- Born: 1945 (age 79–80) Soviet Union
- Citizenship: Israel
- Occupation(s): Industrial designer, academic
- Awards: Sandberg Prize (1989)

Academic work
- Institutions: Bezalel Academy of Arts and Design
- Website: yaacovkaufman.com

= Yaacov Kaufman =

Yaacov Kaufman (יעקב קאופמן; born 1945) is a Soviet-born Israeli industrial designer and academic. Kaufman's work has focused on lighting, furniture, and product design. He is a longtime professor at the Bezalel Academy of Arts and Design.

==Early life==
Yaacov Kaufman was born in the Soviet Union (Russia) and lived in Poland until immigrating to Israel in 1957.

==Career==
Kaufman has been a professor at the Bezalel Academy of Arts and Design for over 3 decades, training "several generations" of Israeli designers. The Jerusalem Report calls Kaufman, "the elder statesman of Israeli design."

==Selected exhibitions==
Kaufman has had more than 20 international solo exhibitions.
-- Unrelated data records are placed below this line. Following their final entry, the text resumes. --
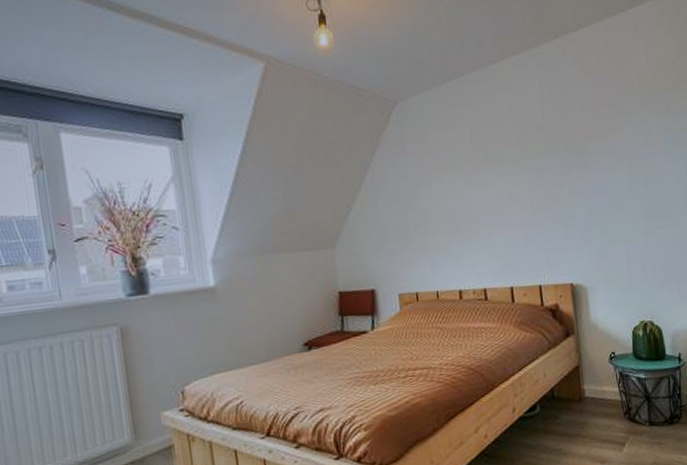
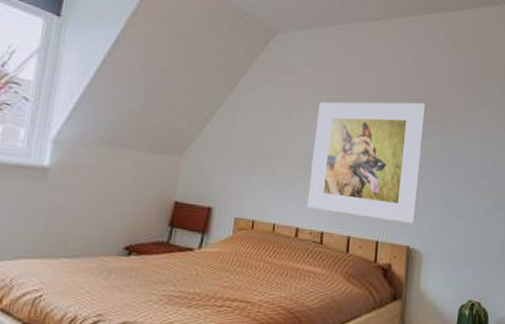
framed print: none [455,137,575,269] -> present [307,101,427,224]

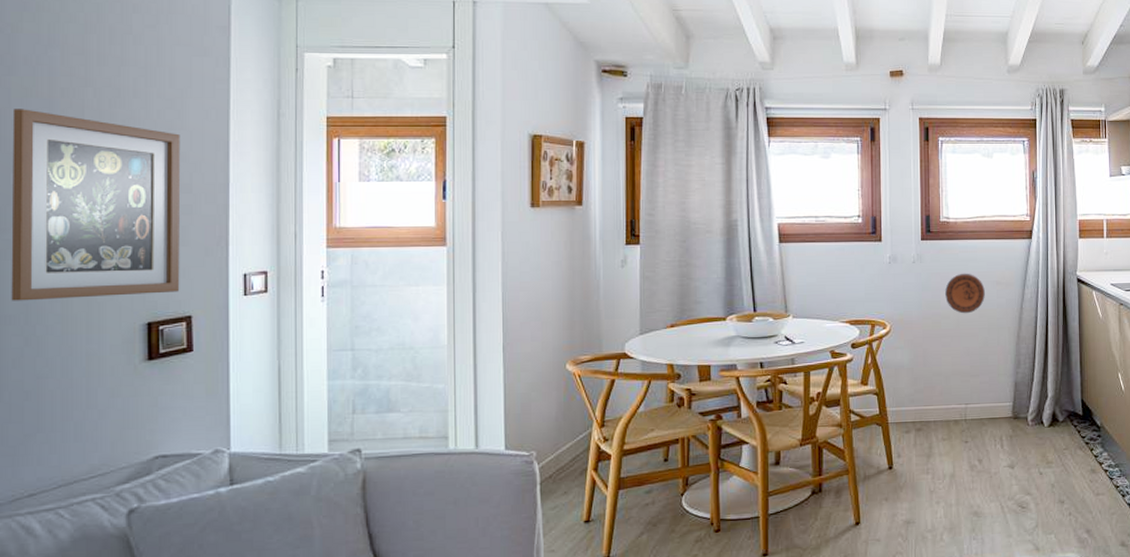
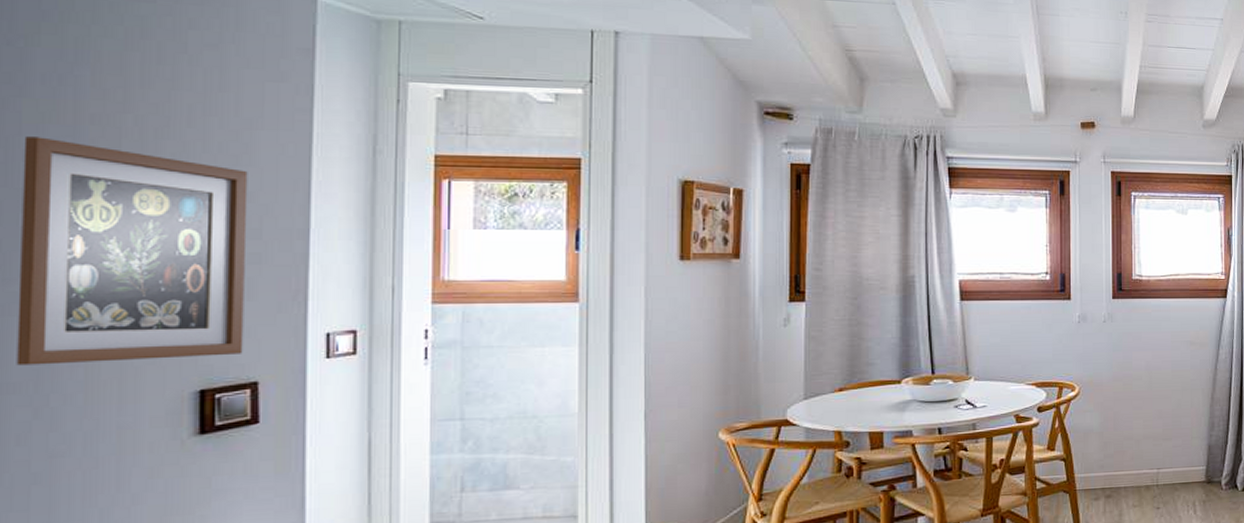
decorative plate: present [945,273,985,314] -> none [1137,333,1178,375]

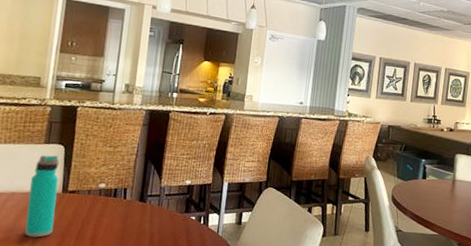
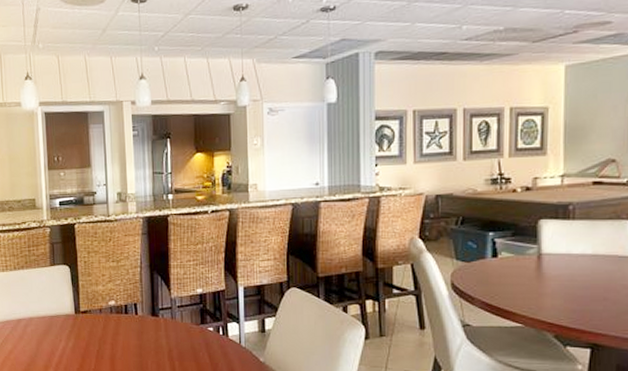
water bottle: present [25,155,59,238] -> none [44,277,73,360]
- 2016 The Heart of the Matter, Eretz Israel Museum.
- 2015 Design Museum Holon
- 2011 Tel Aviv Museum of Art
==Awards and honors==
Kaufman won the Sandberg Prize in 1989. He received the 2003 Norwegian Design Council Award for Industrial Design Excellence.

==Collections==
Kaufman's work is included in the collections of the Design Museum Holon, the Tel Aviv Museum of Art and the Israel Museum, Jerusalem.